Genuinely excellent. Everything is new, clean, modern; from the chairs and sofas to the kitchen equipment. Each room has a numbered shelf in the shared pantry and fridge space, there’s filtered water on tap, and the kitchen is properly stocked with everything you’d need to actually cook. Spaces are bright and generously sized. A washer and dryer on the first floor is a real bonus if you’d rather handle your own laundry.
The room itself is hotel-standard: a comfortable queen bed, good linens, several pillows, a big closet, large windows with both a light curtain and a blackout option, and it’s genuinely quiet at night. Great for sleep, and worth noting if you work odd hours. No housekeeping or linen change during my ten nights, which was fine for that length of stay. Small gripe: the shower’s water pressure was scattered and weak, not ideal for washing longer hair.
One real limitation: there’s barely any outdoor space. The interior courtyard is small, with a few low tables and so-so chairs. It’s fine for a coffee, but it’s shared with the café next door behind a simple screen partition, which means you can hear (and half-feel like you’re part of) the café’s daily buzz. Fine alone; less fine if you’re a group wanting to chat or play music.

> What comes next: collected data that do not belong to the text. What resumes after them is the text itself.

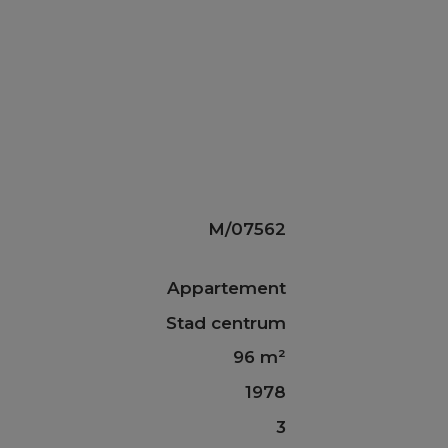
M/07562
Appartement
Stad centrum
96 m²
1978
3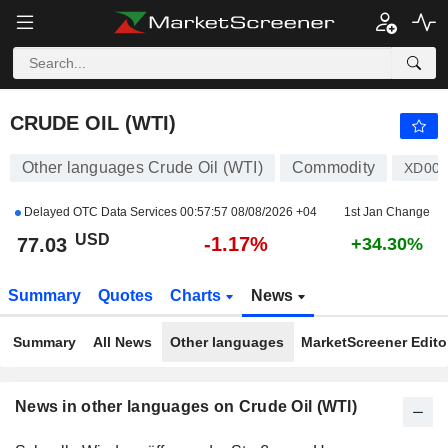
CRUDE OIL (WTI)
77.03
$
-1.17%
CRUDE OIL (WTI)
Other languages Crude Oil (WTI)
Commodity
XD001
Delayed OTC Data Services
00:57:57 08/08/2026 +04
1st Jan Change
USD
-1.17%
77.03
+34.30%
Summary
Quotes
Charts
News
Summary
All News
Other languages
MarketScreener Editor
News in other languages on Crude Oil (WTI)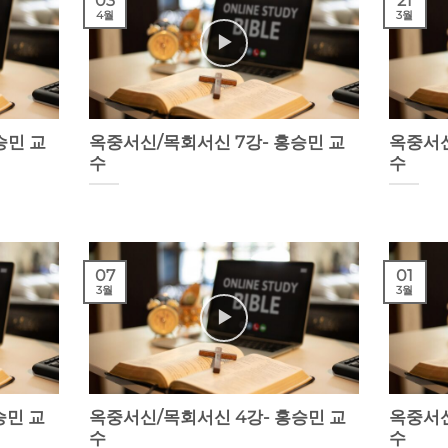
03
21
4월
3월
승민 교
옥중서신/목회서신 7강- 홍승민 교
옥중서신
수
수
07
01
3월
3월
승민 교
옥중서신/목회서신 4강- 홍승민 교
옥중서신
수
수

This is a strong point. Outsite sits right at the entrance of Jalatlaco, easily one of my favorite neighborhoods in Oaxaca: colorful pedestrian streets, street art, cafés, bookshops… The bakery-café sharing the courtyard is one of the most recommended in the area, perfect for a change of scenery or a quick bite between work sessions.
The city center is a 10-minute walk, as the local producers’ market; a bigger supermarket is about 20 minutes on foot. There’s a running track roughly 15 minutes away, and the bus station is walkable in about 15 minutes too (watch for cobblestones along the way). For the airport, it’s best to book a taxi pickup in advance (about 30 minutes’ drive) and the coliving’s community contact can usually provide the driver’s info via WhatsApp.

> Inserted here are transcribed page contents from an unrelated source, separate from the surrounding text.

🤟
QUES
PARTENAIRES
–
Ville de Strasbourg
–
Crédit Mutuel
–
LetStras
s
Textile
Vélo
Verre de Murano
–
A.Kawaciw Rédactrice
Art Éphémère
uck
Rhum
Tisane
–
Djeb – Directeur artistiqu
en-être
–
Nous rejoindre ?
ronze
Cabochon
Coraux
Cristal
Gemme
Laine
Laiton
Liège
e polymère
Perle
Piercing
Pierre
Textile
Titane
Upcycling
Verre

Worth it, especially with the membership. My ten nights in a Queen Room with ensuite bathroom came to around $600 total (with Outsite’s $199/year membership) so roughly $60/night. Without the membership, the same room runs about $700 (non-refundable) or $780 with free cancellation up to 10 days out.
For that price, hotel-level comfort and a fully-equipped kitchen make this an easy yes. The social side is more of a gamble, could be great, could be quiet, but even then, the workspace is solid enough, and Oaxaca has enough café alternatives nearby that you’re never stuck.
This was my last stop in Oaxaca before heading back to Mexico City, and it turned out to be exactly the kind of place I needed: that hotel-chic comfort, a bed I genuinely didn't want to leave, and enough balance between solo focus time and shared moments with other guests. When I have real work to get through and need to recharge, this is the type of place that works for me.
What you need to know before traveling to Oaxaca and Outsite.
Most nationalities (France, US, Germany, Italy, and others) get 180 days as tourists in Mexico. But be careful at entry. Double-check the date stamped in your passport, and if you don't have an onward ticket, be ready to specify how long you intend to stay. I was only given 45 days without realizing it until much later, and had to leave the country earlier than planned...
You won't need it most of the time. Almost everything in Jalatlaco and central Oaxaca is walkable. Airport shuttle to your accommodation runs about 150 pesos.
I'd recommend an eSIM app like Airalo or MobiMatter. A Mexico plan with 30GB for 30 days runs roughly $30-40.
Street tacos and local market stalls can run under $5; nicer restaurants and cafés get closer to European prices. Overall cheaper than the US or Europe, but don't expect Southeast Asia-level prices.